Chennai, India +91

J.C. Kumarappa

(1892 – 1960) – (Tamilnadu)

J.C. Kumarappa (Aged 68) the son of Joseph Chelladurai Cornelius, was born on January 4, 1892. He was an Indian economist and a close associate of Mahatma Gandhi. Kumarappa is credited for developing economic theories based on Gandhism and is a pioneer of rural economic development theories. He coined the term “Gandhian economics” to describe this school of economic thought.

S.D. Cornelius, one of the famous old boys of William Miller, the Principal of Madras Christian College, sent his illustrious sons JC Cornelius and Benjamin Cornelius to Doveton School and later to Madras Christian College. After becoming followers of Gandhi, the brothers adopted their grandfather’s name, Kumarappa, and were hailed as the Kumarappa brothers. Kumarappa’s older sister, E.S. Appasamy, became a notable educator and social worker in Madras.

After returning to India, Kumarappa published an article on the British tax policy and its exploitation of the Indian economy. He met Gandhi in 1929 and prepared an economic survey of rural Gujarat at Gandhi’s request, which he published as “A Survey of Matar Taluka in the Kheda District” (1931). He strongly supported Gandhi’s idea of village industries and promoted Village Industries Associations.

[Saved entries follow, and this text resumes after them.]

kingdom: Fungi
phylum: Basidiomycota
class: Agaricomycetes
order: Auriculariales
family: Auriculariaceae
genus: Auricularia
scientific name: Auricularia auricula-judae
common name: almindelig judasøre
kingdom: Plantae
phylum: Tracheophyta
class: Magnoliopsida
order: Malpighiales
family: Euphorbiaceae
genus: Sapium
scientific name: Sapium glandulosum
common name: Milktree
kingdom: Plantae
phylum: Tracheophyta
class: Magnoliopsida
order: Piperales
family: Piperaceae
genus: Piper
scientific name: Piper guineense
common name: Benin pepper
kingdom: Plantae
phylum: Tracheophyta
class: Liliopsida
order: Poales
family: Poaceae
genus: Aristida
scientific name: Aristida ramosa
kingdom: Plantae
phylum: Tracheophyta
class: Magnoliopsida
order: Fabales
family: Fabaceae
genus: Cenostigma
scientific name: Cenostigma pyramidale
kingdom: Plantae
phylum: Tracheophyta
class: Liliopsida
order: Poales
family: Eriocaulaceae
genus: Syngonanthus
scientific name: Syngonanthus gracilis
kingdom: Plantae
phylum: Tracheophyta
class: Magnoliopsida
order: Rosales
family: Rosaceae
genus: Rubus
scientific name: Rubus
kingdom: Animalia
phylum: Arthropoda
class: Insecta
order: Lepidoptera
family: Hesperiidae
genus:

Kumarappa worked as a professor of economics at the Gujarat Vidyapith in Ahmedabad and served as the editor of Young India during the Salt Satyagraha from May 1930 to February 1931. He helped found and organize the All India Village Industries Association in 1935 and was imprisoned for more than a year during the Quit India movement. He wrote two books during his imprisonment.

Kumarappa argued that forests should be managed with the goal of water conservation rather than revenue maximization, but the British and Nehru governments paid little attention to this. Historian Ramachandra Guha called Kumarappa “The Green Gandhian,” portraying him as the founder of modern environmentalism in India. Kumarappa passed away on January 30, 1960. After his death, the Kumarappa Institute of Gram Swaraj was founded in his honor.